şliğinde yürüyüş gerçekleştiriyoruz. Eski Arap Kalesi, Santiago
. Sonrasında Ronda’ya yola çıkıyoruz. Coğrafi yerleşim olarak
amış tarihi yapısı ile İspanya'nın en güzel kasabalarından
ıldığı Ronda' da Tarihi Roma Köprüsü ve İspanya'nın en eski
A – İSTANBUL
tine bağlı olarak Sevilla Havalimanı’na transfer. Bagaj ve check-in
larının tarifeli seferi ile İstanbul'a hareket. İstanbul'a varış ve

---

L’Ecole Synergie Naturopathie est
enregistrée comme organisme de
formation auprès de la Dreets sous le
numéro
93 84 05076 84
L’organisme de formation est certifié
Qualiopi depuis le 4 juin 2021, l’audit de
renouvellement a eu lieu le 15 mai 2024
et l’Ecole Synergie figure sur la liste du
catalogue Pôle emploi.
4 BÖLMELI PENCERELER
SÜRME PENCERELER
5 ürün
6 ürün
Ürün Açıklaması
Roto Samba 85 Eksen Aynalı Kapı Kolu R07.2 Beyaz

---

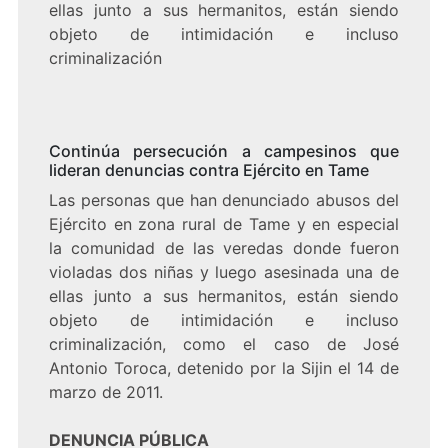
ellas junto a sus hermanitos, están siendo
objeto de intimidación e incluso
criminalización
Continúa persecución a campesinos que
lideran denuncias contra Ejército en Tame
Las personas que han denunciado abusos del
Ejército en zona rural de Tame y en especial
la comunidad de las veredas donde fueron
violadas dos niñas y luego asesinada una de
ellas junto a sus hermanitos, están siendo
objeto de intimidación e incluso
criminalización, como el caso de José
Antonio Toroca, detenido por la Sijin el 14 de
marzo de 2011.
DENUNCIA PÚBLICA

---

### The task:
The range runs from the line with "Ejército en zona rural de Tame y en especial" up to and including the line with "DENUNCIA PÚBLICA" in the listing above; please write out exactly those lines and nothing more.

### Problem solution:
Ejército en zona rural de Tame y en especial
la comunidad de las veredas donde fueron
violadas dos niñas y luego asesinada una de
ellas junto a sus hermanitos, están siendo
objeto de intimidación e incluso
criminalización, como el caso de José
Antonio Toroca, detenido por la Sijin el 14 de
marzo de 2011.
DENUNCIA PÚBLICA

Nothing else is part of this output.